TEXT UNDER STUDY ->
[Start of Attachment]

        Democrat Charlie Luken, too, takes on the present council in a 30-second spot that begins with grainy black-and-white footage of two wrestlers in the ring.

        Mr. Luken comes on, looking at the camera, complains that while city streets are “crumbling beneath our feet,” council seems to be able to “have all kinds of money to spend on goofy stuff, like a school for chubby kids.”

        Ms. Trent said she thinks the Luken commercials “works well, but only because it is Charlie Luken. It wouldn't work for anybody else.”

        Mr. Luken, a former mayor who has spent the last six years as a TV news anchor, “is known to people; he's already taken seriously,” Ms. Trent said. “If anybody else did this, it would just come across as buffoonery.”

        A third and more subtle attempt at council bashing is a commercial for Republican challenger Diane Goldsmith. It is unusual in that it is silent for 22 of its 30 seconds.

        A shot of Ms. Goldsmith sitting in a chair and reading a book titled Cities is all the viewer sees, as a text runs down the side of the screen: “Unlike some on City Council, Diane Goldsmith can go for more than 30 seconds without raising our taxes, without wasting our money and without saying something really stupid.”

        Ms. Trent called the Goldsmith ad “wasted air time and wasted money.”

        The ad fails, Ms. Trent said, principally because the candidate says nothing. If a viewer at home were not looking at the screen, there would be nothing to attract his or her attention, Ms. Trent said.

        Some of the less well-known candidates have come up with striking ads aimed at grabbing viewers' attention, like the 10-second spot for Democrat Forrest Buckley, in which the candidate, in what sounds like a growl, says “warm and fuzzy is for sweaters. It's time for council to cut the bull and get down to work.”

        Democratic challenger Alicia Reece has a 30-second commercial in which she is seen only in the last few seconds.
[End of Attachment]
Continue the article about the city council candidates' TV commercials, starting right after its last sentence.

RECORD EXCERPTS ->
[Start of Attachment]
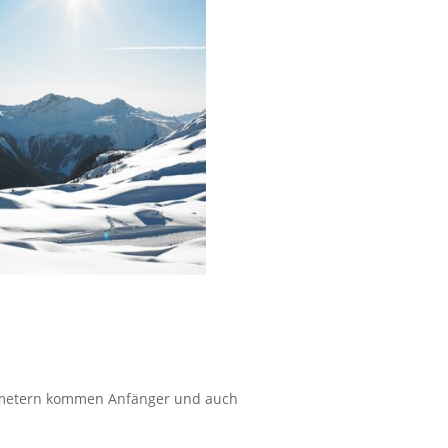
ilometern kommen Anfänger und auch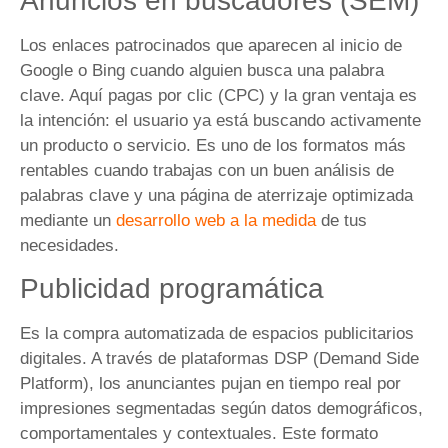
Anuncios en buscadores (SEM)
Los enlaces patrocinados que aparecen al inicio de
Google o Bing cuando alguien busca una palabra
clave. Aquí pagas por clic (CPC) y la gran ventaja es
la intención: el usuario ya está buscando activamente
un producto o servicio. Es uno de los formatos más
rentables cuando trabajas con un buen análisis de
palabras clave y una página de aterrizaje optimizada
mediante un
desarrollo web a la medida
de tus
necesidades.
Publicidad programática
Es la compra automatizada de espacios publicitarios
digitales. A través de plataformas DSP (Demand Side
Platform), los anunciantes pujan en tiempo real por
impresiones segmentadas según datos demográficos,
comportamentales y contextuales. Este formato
[End of Attachment]
[Start of Attachment]
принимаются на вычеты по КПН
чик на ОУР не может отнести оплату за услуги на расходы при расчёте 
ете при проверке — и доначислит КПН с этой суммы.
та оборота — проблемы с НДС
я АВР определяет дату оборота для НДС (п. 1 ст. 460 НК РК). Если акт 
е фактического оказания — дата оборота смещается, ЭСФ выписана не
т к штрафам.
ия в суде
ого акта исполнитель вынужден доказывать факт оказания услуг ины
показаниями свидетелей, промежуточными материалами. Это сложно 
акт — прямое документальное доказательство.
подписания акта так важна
[End of Attachment]
[Start of Attachment]
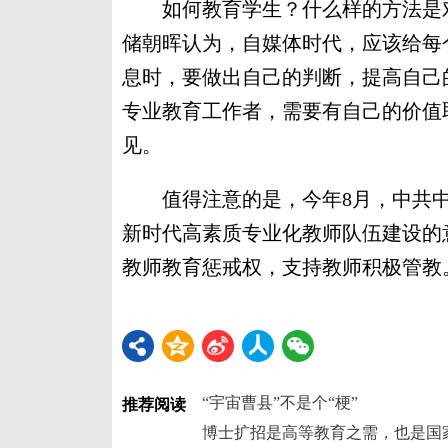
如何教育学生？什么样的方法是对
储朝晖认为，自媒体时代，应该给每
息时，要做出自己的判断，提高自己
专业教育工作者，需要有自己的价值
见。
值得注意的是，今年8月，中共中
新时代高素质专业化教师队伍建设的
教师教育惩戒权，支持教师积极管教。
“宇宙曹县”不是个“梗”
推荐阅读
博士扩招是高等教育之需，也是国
[End of Attachment]
RESULT OF THIS TASK ->
        Most of the ad is shot in old-fashioned black-and-white film noir style, with a “cop” grilling a woman about what she wants in a council candidate: “Pretty pictures? Promises? The same old faces?” No, the woman says, she wants “businesswoman Alicia Reece ... she will be a voice for the future of our children.”

        Ms. Trent said the Reece ad had too much “hokey” drama and not enough of the candidate.

        “Instead of introducing us to a candidate most of us don't know, we get to look at two people we don't like very much,” Ms. Trent said. “I don't get this one.”

        The incumbents, for the most part, talk about themselves.

        One of Republican Charlie Winburn's ads features the candidate making the case that he is “a leader” who has “demonstrated the ability to bring people together.”

        To Ms. Trent, it looked like the ad of someone who was trying to be the top vote-getter and, thus, the mayor for the next two years.

        On two of Republican councilman Phil Heimlich's ads, the candidate's face and voice are not seen nor heard.

        In one, an Evanston barber talks about how the neighborhood has become safer since Mr. Heimlich had a surveillance camera installed at a crime-ridden intersection.

        In another, images of school children are mixed with a voice-over about Mr. Heimlich's role in raising scholarship money for inner-city kids and starting a charter school — although the term “charter school” is not used.

        Ms. Trent said the Heimlich education ad is a theme “left over from last year's elections,” when national polls told congressional candidates that education was the No. 1 concern of most Americans.

        “He doesn't need the name recognition and this doesn't even say he is on council,” Ms. Trent said. “You could mistake this for a school board ad.”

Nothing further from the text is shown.